🤖 AI Summary
Conventional fixed-time traffic signal control relies heavily on manual formulae (e.g., Webster’s method) and empirical parameter tuning, exhibiting poor adaptability and limited effectiveness in heterogeneous congestion scenarios.
Method: This paper proposes a large language model (LLM)-driven programming agent framework that uniquely integrates LLMs, program synthesis, and evolutionary search for autonomous design of traffic signal control algorithms. It represents policies as executable Python functions and iteratively optimizes them via closed-loop simulation feedback—requiring no human intervention.

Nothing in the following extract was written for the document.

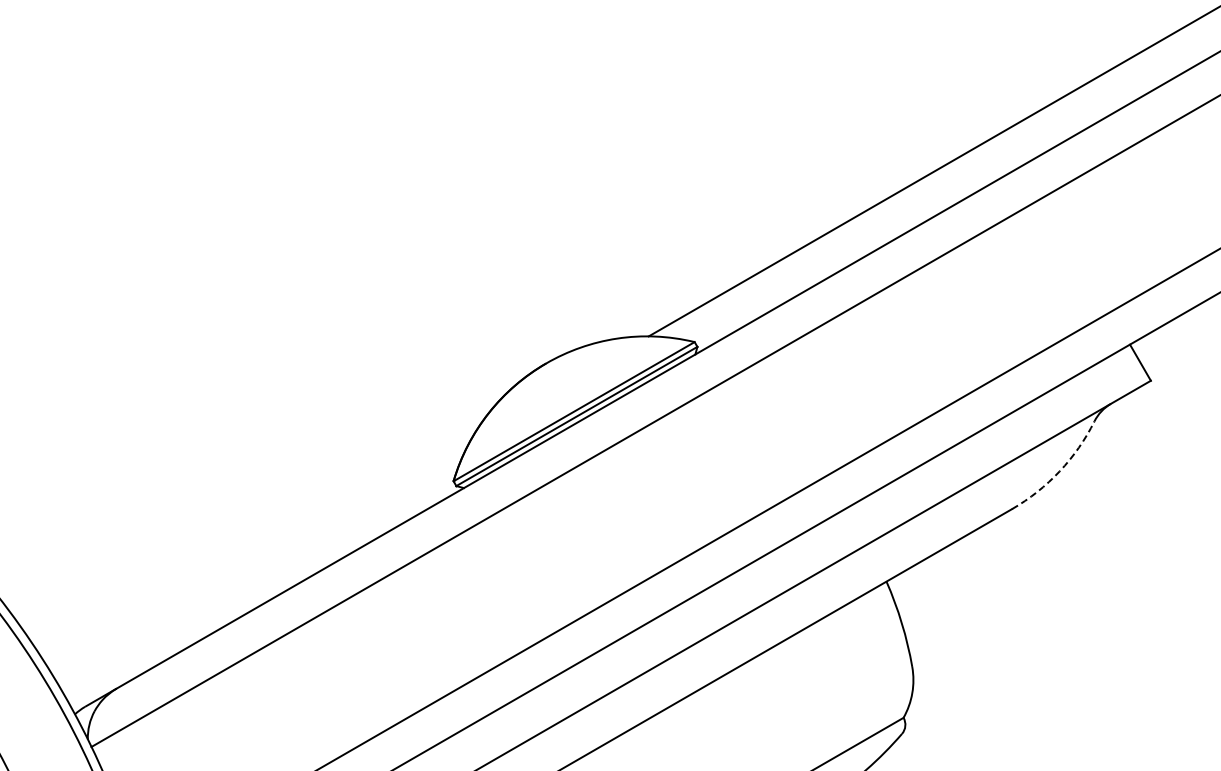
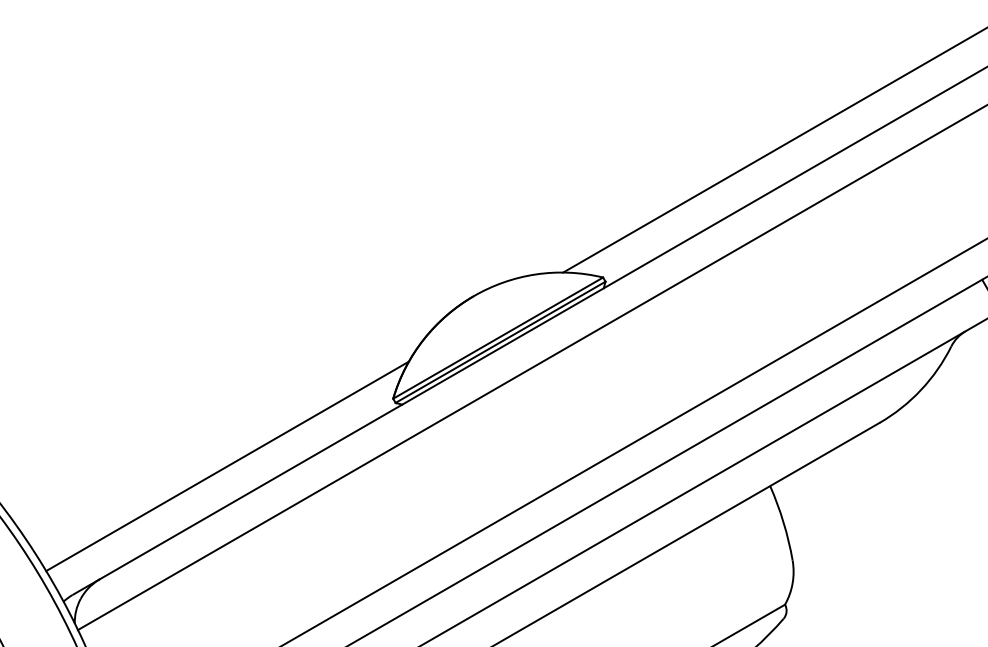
arc: (1059, 471) -> (920, 390), dashed -> solid
line: (262, 558) -> (226, 465), added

Contribution/Results: The framework automatically discovers novel, interpretable, and deployable control algorithms. In single-intersection experiments, the synthesized algorithm reduces average vehicle delay by 20.1% and stops per vehicle by 47.1% compared to Webster’s method, demonstrating substantial performance gains and yielding structured, actionable insights into optimization mechanisms.
📝 Abstract
In traffic engineering, the fixed-time traffic signal control remains widely used for its low cost, stability, and interpretability. However, its design depends on hand-crafted formulas (e.g., Webster) and manual re-timing by engineers to adapt to demand changes, which is labor-intensive and often yields suboptimal results under heterogeneous or congested conditions. This paper introduces the EvolveSignal, a large language models (LLMs) powered coding agent to automatically discover new traffic signal control algorithms. We formulate the problem as program synthesis, where candidate algorithms are represented as Python functions with fixed input-output structures, and iteratively optimized through external evaluations (e.g., a traffic simulator) and evolutionary search. Experiments on a signalized intersection demonstrate that the discovered algorithms outperform Webster's baseline, reducing average delay by 20.1% and average stops by 47.1%. Beyond performance, ablation and incremental analyses reveal that EvolveSignal modifications-such as adjusting cycle length bounds, incorporating right-turn demand, and rescaling green allocations-can offer practically meaningful insights for traffic engineers. This work opens a new research direction by leveraging AI for algorithm design in traffic signal control, bridging program synthesis with transportation engineering.